◆ **Instructions for the task**
Output range, inclusive: from the line containing "Räume von schwerer" to the line containing "Die Rauhnächte, die". Restate those lines from the data below word for word and only those.

----- Supplied entries -----

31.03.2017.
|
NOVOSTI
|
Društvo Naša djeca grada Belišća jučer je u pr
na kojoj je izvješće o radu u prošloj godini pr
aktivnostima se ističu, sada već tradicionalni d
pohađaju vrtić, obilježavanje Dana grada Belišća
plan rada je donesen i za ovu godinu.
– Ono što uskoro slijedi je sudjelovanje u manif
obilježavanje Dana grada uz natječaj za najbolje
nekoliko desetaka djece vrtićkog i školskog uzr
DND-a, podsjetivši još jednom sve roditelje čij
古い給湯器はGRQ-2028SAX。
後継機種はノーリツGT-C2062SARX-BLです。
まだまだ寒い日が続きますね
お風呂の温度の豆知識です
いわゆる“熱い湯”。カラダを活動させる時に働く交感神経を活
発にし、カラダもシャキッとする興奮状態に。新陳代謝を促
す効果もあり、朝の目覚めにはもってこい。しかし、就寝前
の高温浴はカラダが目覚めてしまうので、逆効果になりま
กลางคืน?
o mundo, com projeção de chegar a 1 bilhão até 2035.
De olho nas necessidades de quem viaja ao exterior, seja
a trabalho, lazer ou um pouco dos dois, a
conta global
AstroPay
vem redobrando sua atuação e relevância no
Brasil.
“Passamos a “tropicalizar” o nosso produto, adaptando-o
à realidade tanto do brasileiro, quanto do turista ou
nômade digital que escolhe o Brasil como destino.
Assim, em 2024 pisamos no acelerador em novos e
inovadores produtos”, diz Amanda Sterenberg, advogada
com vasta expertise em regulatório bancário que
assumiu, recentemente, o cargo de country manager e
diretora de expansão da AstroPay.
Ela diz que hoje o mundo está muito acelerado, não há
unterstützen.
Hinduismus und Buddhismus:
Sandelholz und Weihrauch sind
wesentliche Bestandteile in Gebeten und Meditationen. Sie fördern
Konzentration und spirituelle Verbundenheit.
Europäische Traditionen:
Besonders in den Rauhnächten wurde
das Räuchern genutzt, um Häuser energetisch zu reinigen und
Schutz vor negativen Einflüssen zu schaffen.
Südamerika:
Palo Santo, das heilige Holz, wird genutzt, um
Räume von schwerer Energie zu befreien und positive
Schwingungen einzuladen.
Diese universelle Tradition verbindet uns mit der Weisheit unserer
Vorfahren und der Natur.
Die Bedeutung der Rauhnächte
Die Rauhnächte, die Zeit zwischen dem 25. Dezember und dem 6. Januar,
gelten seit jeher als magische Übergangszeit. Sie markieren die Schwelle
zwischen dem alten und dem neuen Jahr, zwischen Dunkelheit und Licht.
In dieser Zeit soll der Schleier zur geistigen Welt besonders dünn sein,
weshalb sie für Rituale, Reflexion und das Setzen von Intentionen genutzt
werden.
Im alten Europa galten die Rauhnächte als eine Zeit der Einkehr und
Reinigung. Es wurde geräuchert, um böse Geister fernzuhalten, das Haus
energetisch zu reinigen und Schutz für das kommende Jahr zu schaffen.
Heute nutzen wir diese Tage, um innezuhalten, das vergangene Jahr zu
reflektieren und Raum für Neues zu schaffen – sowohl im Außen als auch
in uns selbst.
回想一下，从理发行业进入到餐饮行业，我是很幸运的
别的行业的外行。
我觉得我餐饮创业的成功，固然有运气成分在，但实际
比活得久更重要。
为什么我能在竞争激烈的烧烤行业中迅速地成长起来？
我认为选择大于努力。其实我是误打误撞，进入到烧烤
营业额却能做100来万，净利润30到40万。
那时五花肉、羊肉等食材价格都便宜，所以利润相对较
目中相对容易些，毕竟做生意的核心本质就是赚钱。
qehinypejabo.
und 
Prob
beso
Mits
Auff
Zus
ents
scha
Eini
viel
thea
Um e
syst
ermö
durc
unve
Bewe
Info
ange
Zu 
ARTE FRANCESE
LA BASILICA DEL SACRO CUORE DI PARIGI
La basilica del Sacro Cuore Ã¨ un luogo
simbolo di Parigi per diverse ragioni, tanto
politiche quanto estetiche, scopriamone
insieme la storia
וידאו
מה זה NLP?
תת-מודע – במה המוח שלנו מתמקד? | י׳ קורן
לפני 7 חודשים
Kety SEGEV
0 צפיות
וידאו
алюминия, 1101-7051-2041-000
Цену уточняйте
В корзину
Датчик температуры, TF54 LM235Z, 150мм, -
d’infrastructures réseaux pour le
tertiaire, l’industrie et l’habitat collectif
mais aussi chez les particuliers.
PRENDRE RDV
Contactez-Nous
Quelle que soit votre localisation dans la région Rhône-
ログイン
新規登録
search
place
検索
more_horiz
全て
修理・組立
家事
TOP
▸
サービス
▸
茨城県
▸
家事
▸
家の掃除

-----

◆ **Answer**
Räume von schwerer Energie zu befreien und positive
Schwingungen einzuladen.
Diese universelle Tradition verbindet uns mit der Weisheit unserer
Vorfahren und der Natur.
Die Bedeutung der Rauhnächte
Die Rauhnächte, die Zeit zwischen dem 25. Dezember und dem 6. Januar,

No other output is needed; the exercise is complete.